▸ **Task to complete**: Beginning with the line that holds "66: (583, 327, 2.53)" in the data below, give again every line through the one that holds "90: (199, 63, 13.65)", exactly as written.
%%
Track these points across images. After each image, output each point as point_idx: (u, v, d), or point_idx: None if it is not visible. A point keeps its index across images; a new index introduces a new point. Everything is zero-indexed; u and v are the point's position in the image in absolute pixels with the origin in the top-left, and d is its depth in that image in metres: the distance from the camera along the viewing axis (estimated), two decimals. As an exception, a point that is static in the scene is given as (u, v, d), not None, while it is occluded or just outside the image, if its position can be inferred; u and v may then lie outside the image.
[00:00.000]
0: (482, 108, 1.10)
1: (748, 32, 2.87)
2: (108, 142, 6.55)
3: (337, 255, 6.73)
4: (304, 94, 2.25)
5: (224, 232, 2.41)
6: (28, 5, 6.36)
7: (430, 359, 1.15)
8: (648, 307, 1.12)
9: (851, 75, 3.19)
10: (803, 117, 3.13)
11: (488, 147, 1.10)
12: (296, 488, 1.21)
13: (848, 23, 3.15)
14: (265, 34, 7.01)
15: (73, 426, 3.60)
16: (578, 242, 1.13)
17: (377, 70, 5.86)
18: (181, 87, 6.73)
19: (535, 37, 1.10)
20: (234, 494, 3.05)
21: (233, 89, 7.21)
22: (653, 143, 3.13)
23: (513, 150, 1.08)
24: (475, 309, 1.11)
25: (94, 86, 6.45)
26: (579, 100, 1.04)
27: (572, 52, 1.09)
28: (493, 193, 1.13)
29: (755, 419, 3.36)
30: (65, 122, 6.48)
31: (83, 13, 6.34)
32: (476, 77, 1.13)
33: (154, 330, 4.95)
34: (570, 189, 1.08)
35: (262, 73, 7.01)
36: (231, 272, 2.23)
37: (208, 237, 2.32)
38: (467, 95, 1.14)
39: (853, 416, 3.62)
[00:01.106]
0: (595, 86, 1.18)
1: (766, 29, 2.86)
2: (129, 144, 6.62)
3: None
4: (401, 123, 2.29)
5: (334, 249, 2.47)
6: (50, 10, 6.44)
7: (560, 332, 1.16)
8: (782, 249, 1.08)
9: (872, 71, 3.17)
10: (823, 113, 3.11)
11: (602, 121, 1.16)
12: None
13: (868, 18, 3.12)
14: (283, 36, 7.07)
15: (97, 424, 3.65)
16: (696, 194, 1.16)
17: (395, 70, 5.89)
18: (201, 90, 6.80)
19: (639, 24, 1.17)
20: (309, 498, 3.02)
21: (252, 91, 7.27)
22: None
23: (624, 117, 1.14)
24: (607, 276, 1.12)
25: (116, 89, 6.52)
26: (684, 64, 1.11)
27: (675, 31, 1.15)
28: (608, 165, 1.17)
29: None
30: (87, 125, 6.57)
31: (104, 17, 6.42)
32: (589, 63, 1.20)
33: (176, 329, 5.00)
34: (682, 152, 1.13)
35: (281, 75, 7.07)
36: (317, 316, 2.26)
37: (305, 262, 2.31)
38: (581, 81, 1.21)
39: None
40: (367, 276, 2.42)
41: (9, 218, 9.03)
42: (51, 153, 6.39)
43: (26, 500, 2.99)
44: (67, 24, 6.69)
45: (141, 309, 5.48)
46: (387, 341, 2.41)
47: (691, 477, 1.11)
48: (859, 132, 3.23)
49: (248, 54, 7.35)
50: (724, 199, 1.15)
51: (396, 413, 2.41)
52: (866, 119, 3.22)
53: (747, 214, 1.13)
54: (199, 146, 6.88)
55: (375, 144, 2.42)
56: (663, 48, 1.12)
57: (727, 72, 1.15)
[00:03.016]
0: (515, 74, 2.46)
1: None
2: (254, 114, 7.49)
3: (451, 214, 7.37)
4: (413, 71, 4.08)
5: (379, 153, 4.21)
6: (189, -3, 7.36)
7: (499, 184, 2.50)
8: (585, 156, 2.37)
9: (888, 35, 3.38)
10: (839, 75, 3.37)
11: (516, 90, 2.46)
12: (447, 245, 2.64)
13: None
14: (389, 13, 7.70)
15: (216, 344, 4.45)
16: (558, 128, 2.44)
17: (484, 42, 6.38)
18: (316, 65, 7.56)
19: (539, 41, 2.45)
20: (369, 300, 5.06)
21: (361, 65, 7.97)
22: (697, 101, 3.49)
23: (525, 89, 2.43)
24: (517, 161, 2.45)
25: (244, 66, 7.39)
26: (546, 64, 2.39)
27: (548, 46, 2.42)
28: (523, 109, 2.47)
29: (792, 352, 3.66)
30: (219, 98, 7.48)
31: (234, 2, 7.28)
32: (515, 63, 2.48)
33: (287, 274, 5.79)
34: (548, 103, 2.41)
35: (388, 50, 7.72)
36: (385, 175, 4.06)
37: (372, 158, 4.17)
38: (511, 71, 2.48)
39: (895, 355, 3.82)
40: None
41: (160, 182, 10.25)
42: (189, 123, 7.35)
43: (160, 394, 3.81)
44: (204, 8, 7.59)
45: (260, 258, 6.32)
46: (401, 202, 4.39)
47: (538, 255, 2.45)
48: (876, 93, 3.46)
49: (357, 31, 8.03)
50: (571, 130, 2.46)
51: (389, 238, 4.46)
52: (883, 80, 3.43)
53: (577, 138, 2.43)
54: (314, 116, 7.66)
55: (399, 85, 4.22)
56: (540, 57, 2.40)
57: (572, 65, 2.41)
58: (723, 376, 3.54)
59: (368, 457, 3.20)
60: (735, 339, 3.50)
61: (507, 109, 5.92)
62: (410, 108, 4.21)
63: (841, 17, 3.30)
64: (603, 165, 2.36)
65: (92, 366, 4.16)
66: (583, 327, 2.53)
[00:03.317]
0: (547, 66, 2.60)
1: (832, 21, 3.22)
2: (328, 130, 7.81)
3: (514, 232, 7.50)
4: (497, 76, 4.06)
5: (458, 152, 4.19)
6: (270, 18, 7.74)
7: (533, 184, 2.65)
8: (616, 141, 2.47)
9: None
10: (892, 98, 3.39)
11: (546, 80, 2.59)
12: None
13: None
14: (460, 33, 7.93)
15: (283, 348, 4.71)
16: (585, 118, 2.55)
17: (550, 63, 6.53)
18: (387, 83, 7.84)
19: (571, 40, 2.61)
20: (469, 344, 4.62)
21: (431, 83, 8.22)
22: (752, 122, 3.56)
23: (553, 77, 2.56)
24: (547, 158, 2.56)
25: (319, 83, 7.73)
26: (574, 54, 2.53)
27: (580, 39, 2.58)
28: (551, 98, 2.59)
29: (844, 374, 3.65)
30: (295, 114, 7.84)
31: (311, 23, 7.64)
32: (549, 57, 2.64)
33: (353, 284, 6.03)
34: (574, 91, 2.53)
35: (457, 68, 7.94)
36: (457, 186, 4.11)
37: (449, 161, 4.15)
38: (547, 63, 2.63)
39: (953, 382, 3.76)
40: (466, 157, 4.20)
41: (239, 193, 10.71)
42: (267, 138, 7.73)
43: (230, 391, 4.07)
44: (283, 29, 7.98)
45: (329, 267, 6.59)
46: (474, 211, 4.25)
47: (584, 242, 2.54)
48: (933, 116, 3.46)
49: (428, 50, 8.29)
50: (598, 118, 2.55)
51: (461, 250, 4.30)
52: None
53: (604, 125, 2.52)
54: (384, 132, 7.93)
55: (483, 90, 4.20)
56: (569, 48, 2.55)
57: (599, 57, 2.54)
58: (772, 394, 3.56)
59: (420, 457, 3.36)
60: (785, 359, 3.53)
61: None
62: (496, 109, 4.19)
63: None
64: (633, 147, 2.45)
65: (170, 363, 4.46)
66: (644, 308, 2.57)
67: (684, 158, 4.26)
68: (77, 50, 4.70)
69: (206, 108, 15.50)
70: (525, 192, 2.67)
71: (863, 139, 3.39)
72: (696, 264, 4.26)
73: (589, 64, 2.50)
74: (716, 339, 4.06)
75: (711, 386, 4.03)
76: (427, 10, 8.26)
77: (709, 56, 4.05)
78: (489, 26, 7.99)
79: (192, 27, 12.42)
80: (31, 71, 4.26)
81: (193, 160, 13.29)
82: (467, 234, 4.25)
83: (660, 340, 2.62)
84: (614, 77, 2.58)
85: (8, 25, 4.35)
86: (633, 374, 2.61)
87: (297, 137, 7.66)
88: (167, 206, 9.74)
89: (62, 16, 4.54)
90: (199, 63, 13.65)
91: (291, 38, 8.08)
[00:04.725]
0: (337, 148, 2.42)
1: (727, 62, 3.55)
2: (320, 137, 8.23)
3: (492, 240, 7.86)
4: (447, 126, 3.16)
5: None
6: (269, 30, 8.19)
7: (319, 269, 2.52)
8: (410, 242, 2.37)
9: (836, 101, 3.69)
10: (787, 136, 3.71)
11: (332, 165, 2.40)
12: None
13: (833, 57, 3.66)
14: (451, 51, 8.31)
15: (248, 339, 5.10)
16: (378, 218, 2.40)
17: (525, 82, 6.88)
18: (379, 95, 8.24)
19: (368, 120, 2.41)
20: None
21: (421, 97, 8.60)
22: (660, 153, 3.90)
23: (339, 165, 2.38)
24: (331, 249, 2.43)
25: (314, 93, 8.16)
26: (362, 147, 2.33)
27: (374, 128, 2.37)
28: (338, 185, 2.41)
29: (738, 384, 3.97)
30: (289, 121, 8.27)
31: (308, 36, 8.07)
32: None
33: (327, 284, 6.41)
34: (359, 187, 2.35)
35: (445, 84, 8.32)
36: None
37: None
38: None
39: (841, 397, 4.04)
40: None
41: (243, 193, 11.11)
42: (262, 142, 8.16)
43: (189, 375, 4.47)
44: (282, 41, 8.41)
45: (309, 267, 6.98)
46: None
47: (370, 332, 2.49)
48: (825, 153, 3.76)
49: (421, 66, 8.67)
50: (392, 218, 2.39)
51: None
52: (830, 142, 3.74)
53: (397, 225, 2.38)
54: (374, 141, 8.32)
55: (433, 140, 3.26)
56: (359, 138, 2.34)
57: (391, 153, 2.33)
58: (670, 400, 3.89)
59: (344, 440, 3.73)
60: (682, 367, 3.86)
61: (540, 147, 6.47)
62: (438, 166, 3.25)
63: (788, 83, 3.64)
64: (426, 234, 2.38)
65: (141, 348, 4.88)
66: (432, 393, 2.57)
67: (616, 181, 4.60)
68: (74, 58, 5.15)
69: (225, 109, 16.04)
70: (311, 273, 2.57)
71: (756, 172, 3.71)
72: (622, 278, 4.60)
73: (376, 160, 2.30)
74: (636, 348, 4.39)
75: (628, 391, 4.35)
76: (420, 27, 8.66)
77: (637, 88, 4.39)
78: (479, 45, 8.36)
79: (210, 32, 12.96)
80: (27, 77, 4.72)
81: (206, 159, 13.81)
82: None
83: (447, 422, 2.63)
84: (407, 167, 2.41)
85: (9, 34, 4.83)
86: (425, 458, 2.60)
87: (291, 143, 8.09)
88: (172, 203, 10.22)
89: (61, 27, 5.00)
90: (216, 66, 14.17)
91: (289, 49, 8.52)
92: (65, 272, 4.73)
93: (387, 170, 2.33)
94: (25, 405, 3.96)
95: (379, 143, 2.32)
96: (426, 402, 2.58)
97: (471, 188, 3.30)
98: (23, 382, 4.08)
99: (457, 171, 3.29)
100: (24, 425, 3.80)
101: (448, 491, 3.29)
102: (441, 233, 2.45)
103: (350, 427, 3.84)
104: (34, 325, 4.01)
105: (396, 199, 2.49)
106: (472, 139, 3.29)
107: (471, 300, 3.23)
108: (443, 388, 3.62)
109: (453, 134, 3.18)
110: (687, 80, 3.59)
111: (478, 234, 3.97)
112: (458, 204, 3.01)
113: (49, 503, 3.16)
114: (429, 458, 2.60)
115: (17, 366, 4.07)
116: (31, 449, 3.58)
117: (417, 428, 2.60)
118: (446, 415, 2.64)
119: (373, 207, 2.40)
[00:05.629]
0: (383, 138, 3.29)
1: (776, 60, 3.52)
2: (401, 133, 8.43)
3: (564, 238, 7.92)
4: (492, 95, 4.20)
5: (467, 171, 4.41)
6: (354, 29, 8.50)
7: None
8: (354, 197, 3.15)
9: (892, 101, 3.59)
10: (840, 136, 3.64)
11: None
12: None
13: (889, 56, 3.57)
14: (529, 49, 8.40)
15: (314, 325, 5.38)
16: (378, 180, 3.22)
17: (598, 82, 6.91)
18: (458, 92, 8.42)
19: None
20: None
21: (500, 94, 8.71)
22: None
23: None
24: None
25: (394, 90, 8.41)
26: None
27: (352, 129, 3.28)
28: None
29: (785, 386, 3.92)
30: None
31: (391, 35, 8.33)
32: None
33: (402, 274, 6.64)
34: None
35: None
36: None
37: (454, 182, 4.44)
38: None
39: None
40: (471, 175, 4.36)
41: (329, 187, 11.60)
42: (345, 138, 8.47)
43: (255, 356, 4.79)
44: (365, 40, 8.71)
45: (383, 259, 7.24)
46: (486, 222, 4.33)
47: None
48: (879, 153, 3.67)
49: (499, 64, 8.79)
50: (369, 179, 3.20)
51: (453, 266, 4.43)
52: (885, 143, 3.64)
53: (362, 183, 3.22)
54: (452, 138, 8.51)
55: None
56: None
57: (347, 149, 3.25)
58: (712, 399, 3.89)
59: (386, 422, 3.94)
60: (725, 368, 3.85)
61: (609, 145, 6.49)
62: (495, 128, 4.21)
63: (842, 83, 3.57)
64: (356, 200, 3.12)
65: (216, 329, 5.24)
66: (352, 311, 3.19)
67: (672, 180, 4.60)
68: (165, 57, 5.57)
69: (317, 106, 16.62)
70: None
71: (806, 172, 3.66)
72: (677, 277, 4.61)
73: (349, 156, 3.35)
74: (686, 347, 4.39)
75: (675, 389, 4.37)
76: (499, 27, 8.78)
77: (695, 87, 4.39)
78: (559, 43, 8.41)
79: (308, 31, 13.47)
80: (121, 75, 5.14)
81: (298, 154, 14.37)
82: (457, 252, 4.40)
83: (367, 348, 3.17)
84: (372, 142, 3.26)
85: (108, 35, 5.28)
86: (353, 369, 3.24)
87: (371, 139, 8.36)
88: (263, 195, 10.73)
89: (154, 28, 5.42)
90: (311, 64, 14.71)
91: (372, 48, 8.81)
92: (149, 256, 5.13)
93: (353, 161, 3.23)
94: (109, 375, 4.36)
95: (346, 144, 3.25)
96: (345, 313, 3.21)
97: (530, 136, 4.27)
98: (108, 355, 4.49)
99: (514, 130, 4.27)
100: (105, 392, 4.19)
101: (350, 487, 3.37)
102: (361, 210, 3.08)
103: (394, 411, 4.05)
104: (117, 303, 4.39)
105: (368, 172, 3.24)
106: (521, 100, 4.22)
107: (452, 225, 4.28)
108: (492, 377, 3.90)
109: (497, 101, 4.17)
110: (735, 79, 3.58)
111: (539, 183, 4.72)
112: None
%%
▸ **Solution for this problem**:
66: (583, 327, 2.53)
[00:03.317]
0: (547, 66, 2.60)
1: (832, 21, 3.22)
2: (328, 130, 7.81)
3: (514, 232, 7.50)
4: (497, 76, 4.06)
5: (458, 152, 4.19)
6: (270, 18, 7.74)
7: (533, 184, 2.65)
8: (616, 141, 2.47)
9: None
10: (892, 98, 3.39)
11: (546, 80, 2.59)
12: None
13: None
14: (460, 33, 7.93)
15: (283, 348, 4.71)
16: (585, 118, 2.55)
17: (550, 63, 6.53)
18: (387, 83, 7.84)
19: (571, 40, 2.61)
20: (469, 344, 4.62)
21: (431, 83, 8.22)
22: (752, 122, 3.56)
23: (553, 77, 2.56)
24: (547, 158, 2.56)
25: (319, 83, 7.73)
26: (574, 54, 2.53)
27: (580, 39, 2.58)
28: (551, 98, 2.59)
29: (844, 374, 3.65)
30: (295, 114, 7.84)
31: (311, 23, 7.64)
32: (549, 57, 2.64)
33: (353, 284, 6.03)
34: (574, 91, 2.53)
35: (457, 68, 7.94)
36: (457, 186, 4.11)
37: (449, 161, 4.15)
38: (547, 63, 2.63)
39: (953, 382, 3.76)
40: (466, 157, 4.20)
41: (239, 193, 10.71)
42: (267, 138, 7.73)
43: (230, 391, 4.07)
44: (283, 29, 7.98)
45: (329, 267, 6.59)
46: (474, 211, 4.25)
47: (584, 242, 2.54)
48: (933, 116, 3.46)
49: (428, 50, 8.29)
50: (598, 118, 2.55)
51: (461, 250, 4.30)
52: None
53: (604, 125, 2.52)
54: (384, 132, 7.93)
55: (483, 90, 4.20)
56: (569, 48, 2.55)
57: (599, 57, 2.54)
58: (772, 394, 3.56)
59: (420, 457, 3.36)
60: (785, 359, 3.53)
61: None
62: (496, 109, 4.19)
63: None
64: (633, 147, 2.45)
65: (170, 363, 4.46)
66: (644, 308, 2.57)
67: (684, 158, 4.26)
68: (77, 50, 4.70)
69: (206, 108, 15.50)
70: (525, 192, 2.67)
71: (863, 139, 3.39)
72: (696, 264, 4.26)
73: (589, 64, 2.50)
74: (716, 339, 4.06)
75: (711, 386, 4.03)
76: (427, 10, 8.26)
77: (709, 56, 4.05)
78: (489, 26, 7.99)
79: (192, 27, 12.42)
80: (31, 71, 4.26)
81: (193, 160, 13.29)
82: (467, 234, 4.25)
83: (660, 340, 2.62)
84: (614, 77, 2.58)
85: (8, 25, 4.35)
86: (633, 374, 2.61)
87: (297, 137, 7.66)
88: (167, 206, 9.74)
89: (62, 16, 4.54)
90: (199, 63, 13.65)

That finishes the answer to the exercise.